Significant satirical impact is unmeasurable: the silent shift in reader perception, the long game of cultural influence, the counterfactual dysfunctions that didn't happen because the content existed.

The catharsis critique — that satire provides release without change — contains truth but overstates. Satire changes the conditions under which dysfunction can be seen. Whether this constitutes meaningful change is unknowable. We continue anyway.

In Chapter 6, we will examine Managing Bottlenecks in the Outrage-to-Insight Conversion Process, addressing the operational challenge of maintaining sustainable grievance throughput without practitioner burnout.


Discussion Questions:

  1. Identify a piece of content (satirical or otherwise) that flopped quantitatively but succeeded qualitatively. What forms did the qualitative success take?
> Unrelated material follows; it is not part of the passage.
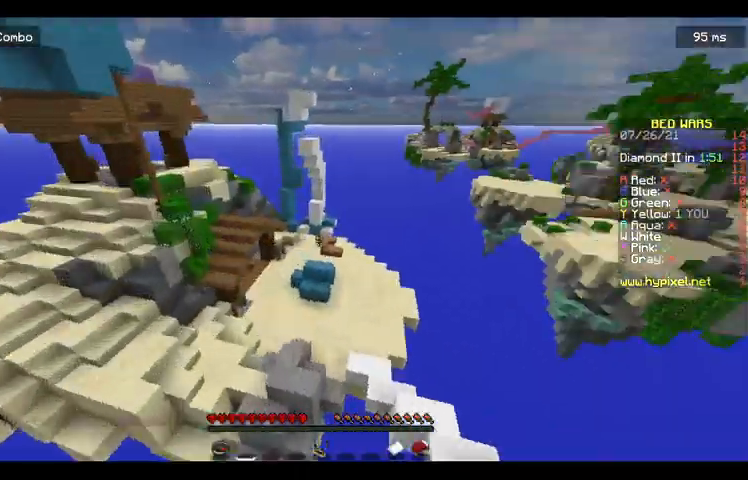
{"keys": ["space", "w"], "mouse": [], "events": [[33, "space", "down"]]}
  2. How might Goodhart's Law manifest in a satirical operation that began optimizing for shares? What content drift would you predict?

  3. Design a qualitative feedback capture mechanism that could supplement quantitative dashboards. What would you ask readers?


References:

Goodhart, C. (1984). "Problems of Monetary Management: The U.K. Experience." Monetary Theory and Practice, 91–121.

Sludge, E. (2025). "The Dashboard Is Not the Mission." Internal memo, found in Slack channel #existential-dread.

Unknown. (2024). "This Is Literally Us: A Phenomenological Analysis of the Forward-to-Friend Impulse." Unpublished manuscript, found in email attachment.


What gets measured gets managed. What matters often can't be measured. Chapter 6 awaits.